Saved entries:
----------

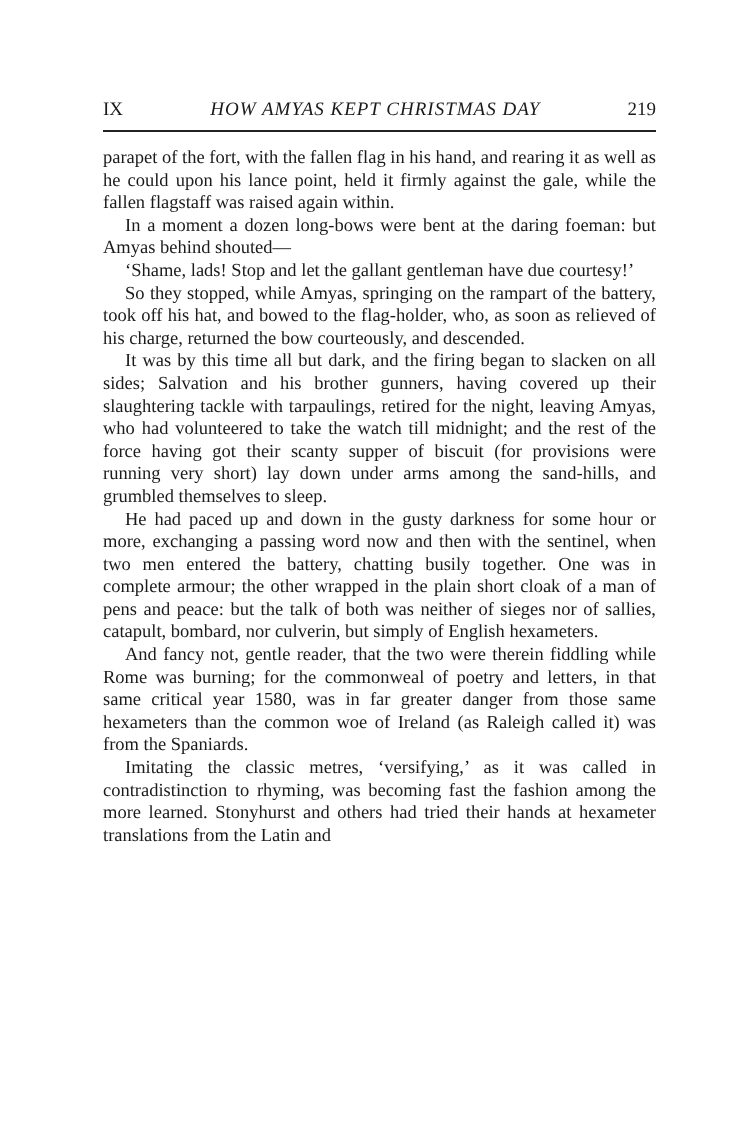IX HOW AMYAS KEPT CHRISTMAS DAY 219
parapet of the fort, with the fallen flag in his hand, and rearing it as well as he could upon his lance point, held it firmly against the gale, while the fallen flagstaff was raised again within.
In a moment a dozen long-bows were bent at the daring foeman: but Amyas behind shouted—
‘Shame, lads! Stop and let the gallant gentleman have due courtesy!’
So they stopped, while Amyas, springing on the rampart of the battery, took off his hat, and bowed to the flag-holder, who, as soon as relieved of his charge, returned the bow courteously, and descended.
It was by this time all but dark, and the firing began to slacken on all sides; Salvation and his brother gunners, having covered up their slaughtering tackle with tarpaulings, retired for the night, leaving Amyas, who had volunteered to take the watch till midnight; and the rest of the force having got their scanty supper of biscuit (for provisions were running very short) lay down under arms among the sand-hills, and grumbled themselves to sleep.
He had paced up and down in the gusty darkness for some hour or more, exchanging a passing word now and then with the sentinel, when two men entered the battery, chatting busily together. One was in complete armour; the other wrapped in the plain short cloak of a man of pens and peace: but the talk of both was neither of sieges nor of sallies, catapult, bombard, nor culverin, but simply of English hexameters.
And fancy not, gentle reader, that the two were therein fiddling while Rome was burning; for the commonweal of poetry and letters, in that same critical year 1580, was in far greater danger from those same hexameters than the common woe of Ireland (as Raleigh called it) was from the Spaniards.
Imitating the classic metres, ‘versifying,’ as it was called in contradistinction to rhyming, was becoming fast the fashion among the more learned. Stonyhurst and others had tried their hands at hexameter translations from the Latin and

----------

**Task requirements**:
Repeat only the lines starting at the one that contains "He had paced" and ending at the last line above, exactly as written.

**Output of the exercise**:
He had paced up and down in the gusty darkness for some hour or more, exchanging a passing word now and then with the sentinel, when two men entered the battery, chatting busily together. One was in complete armour; the other wrapped in the plain short cloak of a man of pens and peace: but the talk of both was neither of sieges nor of sallies, catapult, bombard, nor culverin, but simply of English hexameters.
And fancy not, gentle reader, that the two were therein fiddling while Rome was burning; for the commonweal of poetry and letters, in that same critical year 1580, was in far greater danger from those same hexameters than the common woe of Ireland (as Raleigh called it) was from the Spaniards.
Imitating the classic metres, ‘versifying,’ as it was called in contradistinction to rhyming, was becoming fast the fashion among the more learned. Stonyhurst and others had tried their hands at hexameter translations from the Latin and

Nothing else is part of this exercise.